:: Goal of the exercise ::
Copy out the lines in the data entries below exactly, everything from the line containing "plant description /" down to the line containing "genus: Chrysophyllum", both of those lines included.

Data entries
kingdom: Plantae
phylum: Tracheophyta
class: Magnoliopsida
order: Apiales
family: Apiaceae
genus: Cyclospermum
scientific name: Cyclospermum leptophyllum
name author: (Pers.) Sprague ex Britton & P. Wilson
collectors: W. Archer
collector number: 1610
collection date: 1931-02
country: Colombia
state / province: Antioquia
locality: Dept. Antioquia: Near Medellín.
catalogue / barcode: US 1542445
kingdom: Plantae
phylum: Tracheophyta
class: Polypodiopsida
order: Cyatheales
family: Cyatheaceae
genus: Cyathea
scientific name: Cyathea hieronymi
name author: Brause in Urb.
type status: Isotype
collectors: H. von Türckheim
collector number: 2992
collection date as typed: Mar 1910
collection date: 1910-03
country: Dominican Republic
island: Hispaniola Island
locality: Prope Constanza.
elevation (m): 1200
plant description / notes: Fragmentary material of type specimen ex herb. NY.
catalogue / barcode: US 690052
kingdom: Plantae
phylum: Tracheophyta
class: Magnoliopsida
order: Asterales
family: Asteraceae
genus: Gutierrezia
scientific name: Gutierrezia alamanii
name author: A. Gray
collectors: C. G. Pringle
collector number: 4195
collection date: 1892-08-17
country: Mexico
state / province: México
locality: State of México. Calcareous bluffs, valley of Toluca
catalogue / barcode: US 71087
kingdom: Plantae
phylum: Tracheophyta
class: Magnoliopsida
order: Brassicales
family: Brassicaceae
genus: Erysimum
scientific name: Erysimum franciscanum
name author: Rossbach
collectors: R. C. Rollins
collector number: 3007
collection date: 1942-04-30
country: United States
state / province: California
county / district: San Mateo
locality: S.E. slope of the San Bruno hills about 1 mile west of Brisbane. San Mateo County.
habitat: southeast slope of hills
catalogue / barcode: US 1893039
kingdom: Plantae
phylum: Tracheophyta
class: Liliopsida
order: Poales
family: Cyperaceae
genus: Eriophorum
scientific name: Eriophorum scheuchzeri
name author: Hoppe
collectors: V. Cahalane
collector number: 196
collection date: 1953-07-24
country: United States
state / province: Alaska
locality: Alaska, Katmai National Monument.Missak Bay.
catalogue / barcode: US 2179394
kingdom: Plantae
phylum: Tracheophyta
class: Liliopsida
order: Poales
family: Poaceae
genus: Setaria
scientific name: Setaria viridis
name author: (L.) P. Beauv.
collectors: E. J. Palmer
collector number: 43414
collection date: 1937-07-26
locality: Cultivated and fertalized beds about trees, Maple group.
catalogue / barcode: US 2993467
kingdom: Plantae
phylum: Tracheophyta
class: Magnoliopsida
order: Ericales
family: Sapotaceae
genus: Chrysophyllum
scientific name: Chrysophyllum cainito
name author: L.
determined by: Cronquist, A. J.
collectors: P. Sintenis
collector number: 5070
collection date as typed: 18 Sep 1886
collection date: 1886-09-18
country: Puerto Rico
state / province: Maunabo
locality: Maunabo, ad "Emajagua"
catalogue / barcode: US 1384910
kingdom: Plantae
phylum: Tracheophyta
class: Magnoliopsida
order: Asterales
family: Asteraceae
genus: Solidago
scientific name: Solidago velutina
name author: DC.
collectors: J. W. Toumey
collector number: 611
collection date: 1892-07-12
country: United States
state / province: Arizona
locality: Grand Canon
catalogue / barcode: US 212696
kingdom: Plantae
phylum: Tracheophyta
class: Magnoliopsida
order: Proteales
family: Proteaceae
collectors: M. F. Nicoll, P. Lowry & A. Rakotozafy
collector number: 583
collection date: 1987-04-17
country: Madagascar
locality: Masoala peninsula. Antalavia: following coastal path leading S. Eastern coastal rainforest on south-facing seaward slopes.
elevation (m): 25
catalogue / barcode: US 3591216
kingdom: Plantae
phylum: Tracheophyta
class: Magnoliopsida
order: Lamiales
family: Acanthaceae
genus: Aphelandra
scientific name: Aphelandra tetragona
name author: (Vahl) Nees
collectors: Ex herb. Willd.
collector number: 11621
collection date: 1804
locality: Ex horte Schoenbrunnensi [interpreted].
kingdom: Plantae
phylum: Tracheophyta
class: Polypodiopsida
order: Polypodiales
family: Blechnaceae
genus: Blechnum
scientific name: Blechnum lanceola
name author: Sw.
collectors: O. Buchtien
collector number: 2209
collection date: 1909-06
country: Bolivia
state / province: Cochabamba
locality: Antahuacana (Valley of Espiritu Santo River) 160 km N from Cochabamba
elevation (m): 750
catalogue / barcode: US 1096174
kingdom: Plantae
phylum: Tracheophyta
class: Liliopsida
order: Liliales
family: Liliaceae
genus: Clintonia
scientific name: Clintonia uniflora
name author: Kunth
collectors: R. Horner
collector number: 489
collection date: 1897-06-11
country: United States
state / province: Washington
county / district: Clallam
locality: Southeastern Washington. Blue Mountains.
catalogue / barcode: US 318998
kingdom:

:: Completed exercise ::
plant description / notes: Fragmentary material of type specimen ex herb. NY.
catalogue / barcode: US 690052
kingdom: Plantae
phylum: Tracheophyta
class: Magnoliopsida
order: Asterales
family: Asteraceae
genus: Gutierrezia
scientific name: Gutierrezia alamanii
name author: A. Gray
collectors: C. G. Pringle
collector number: 4195
collection date: 1892-08-17
country: Mexico
state / province: México
locality: State of México. Calcareous bluffs, valley of Toluca
catalogue / barcode: US 71087
kingdom: Plantae
phylum: Tracheophyta
class: Magnoliopsida
order: Brassicales
family: Brassicaceae
genus: Erysimum
scientific name: Erysimum franciscanum
name author: Rossbach
collectors: R. C. Rollins
collector number: 3007
collection date: 1942-04-30
country: United States
state / province: California
county / district: San Mateo
locality: S.E. slope of the San Bruno hills about 1 mile west of Brisbane. San Mateo County.
habitat: southeast slope of hills
catalogue / barcode: US 1893039
kingdom: Plantae
phylum: Tracheophyta
class: Liliopsida
order: Poales
family: Cyperaceae
genus: Eriophorum
scientific name: Eriophorum scheuchzeri
name author: Hoppe
collectors: V. Cahalane
collector number: 196
collection date: 1953-07-24
country: United States
state / province: Alaska
locality: Alaska, Katmai National Monument.Missak Bay.
catalogue / barcode: US 2179394
kingdom: Plantae
phylum: Tracheophyta
class: Liliopsida
order: Poales
family: Poaceae
genus: Setaria
scientific name: Setaria viridis
name author: (L.) P. Beauv.
collectors: E. J. Palmer
collector number: 43414
collection date: 1937-07-26
locality: Cultivated and fertalized beds about trees, Maple group.
catalogue / barcode: US 2993467
kingdom: Plantae
phylum: Tracheophyta
class: Magnoliopsida
order: Ericales
family: Sapotaceae
genus: Chrysophyllum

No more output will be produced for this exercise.